30 October 2019

An autumnal photographic expedition to Hardcastle Crags—or a nice stroll alongside Hebden Water, if you prefer. I was eight days later than the equivalent expedition last year, and the difference showed. There were noticeably fewer leaves on the trees. But gauging the best date for peak autumn is always problematical, varying as it does from year to year.

Upon my arrival, I was immediately treated to a nice view of a great spotted woodpecker clambering around one of the riverside tree-trunks in search of food. But my priority today was photographs, not birds. So the high-pitched cheeping of assorted tits, and the alarm calls of nuthatches, went largely ignored.

Unlike last year, I decided to stick to the valley-bottom this year, despite its being mainly in the shade. I was after riverside reflections. For once, I got my tripod technique right. Tripods are an awful faff, but I discovered it was far more efficient, once I’d spotted a potential photograph, to set up the tripod and camera immediately and then decide whether it was worth taking a photo. Keeping the tripod legs extended when folded for carrying also saved a lot of faffing.

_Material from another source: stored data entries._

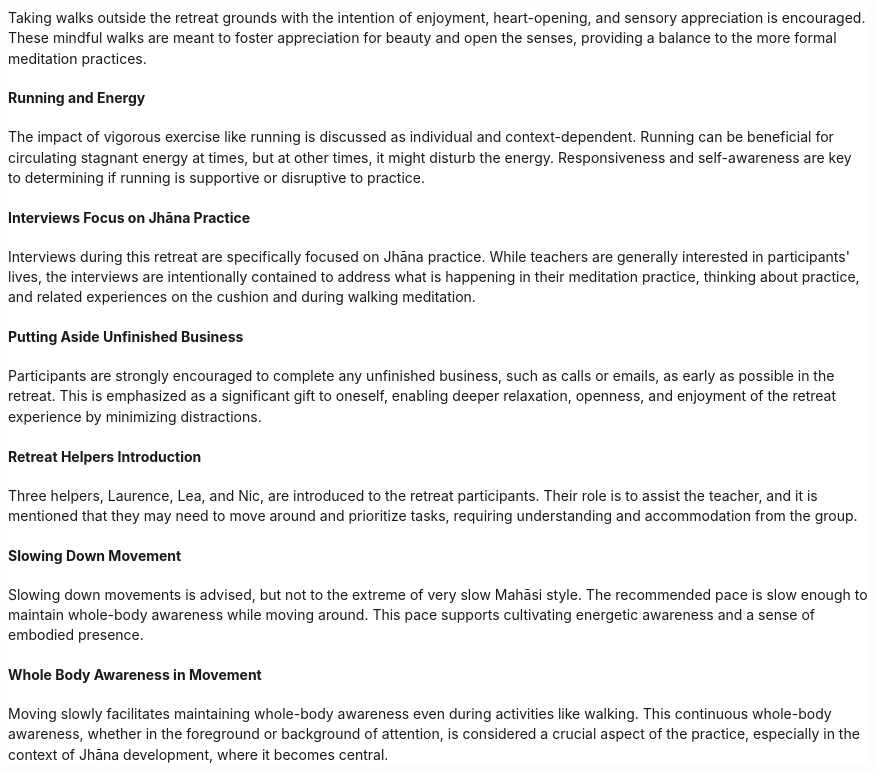 Taking walks outside the retreat grounds with the intention of enjoyment, heart-opening, and sensory appreciation is encouraged. These mindful walks are meant to foster appreciation for beauty and open the senses, providing a balance to the more formal meditation practices.
#### Running and Energy
The impact of vigorous exercise like running is discussed as individual and context-dependent. Running can be beneficial for circulating stagnant energy at times, but at other times, it might disturb the energy. Responsiveness and self-awareness are key to determining if running is supportive or disruptive to practice.
#### Interviews Focus on Jhāna Practice
Interviews during this retreat are specifically focused on Jhāna practice. While teachers are generally interested in participants' lives, the interviews are intentionally contained to address what is happening in their meditation practice, thinking about practice, and related experiences on the cushion and during walking meditation.
#### Putting Aside Unfinished Business
Participants are strongly encouraged to complete any unfinished business, such as calls or emails, as early as possible in the retreat. This is emphasized as a significant gift to oneself, enabling deeper relaxation, openness, and enjoyment of the retreat experience by minimizing distractions.
#### Retreat Helpers Introduction
Three helpers, Laurence, Lea, and Nic, are introduced to the retreat participants. Their role is to assist the teacher, and it is mentioned that they may need to move around and prioritize tasks, requiring understanding and accommodation from the group.
#### Slowing Down Movement
Slowing down movements is advised, but not to the extreme of very slow Mahāsi style. The recommended pace is slow enough to maintain whole-body awareness while moving around. This pace supports cultivating energetic awareness and a sense of embodied presence.
#### Whole Body Awareness in Movement
Moving slowly facilitates maintaining whole-body awareness even during activities like walking. This continuous whole-body awareness, whether in the foreground or background of attention, is considered a crucial aspect of the practice, especially in the context of Jhāna development, where it becomes central.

I was pleasantly pleased with the photos I took. As usual with autumnal shots, the unprocessed photos didn’t look nearly as impressive as the views I remembered taking, so some careful post-processing was required. This year, I twigged that the automatic white-balance of the camera had rendered the shots too cold-looking, so correcting that made a huge difference.

Hardcastle Crags, Autumn
Hebden Water, Hardcastle Crags, autumn

Although I was officially not in birding mode, I couldn’t resist checking if there were any dippers in the second millpond above Gibson Mill. It seems to be a favourite haunt of theirs. Sure enough, I immediately spotted a dipper chasing off a rival downstream. Dippers are very territorial birds. The resident dipper returned to the millpond a short while later, and I grabbed some nice shots on my way back from photographing further upstream. Dippers are definitely a top-ten bird.


Note to self: Go on more photo expeditions next year—and take a tripod.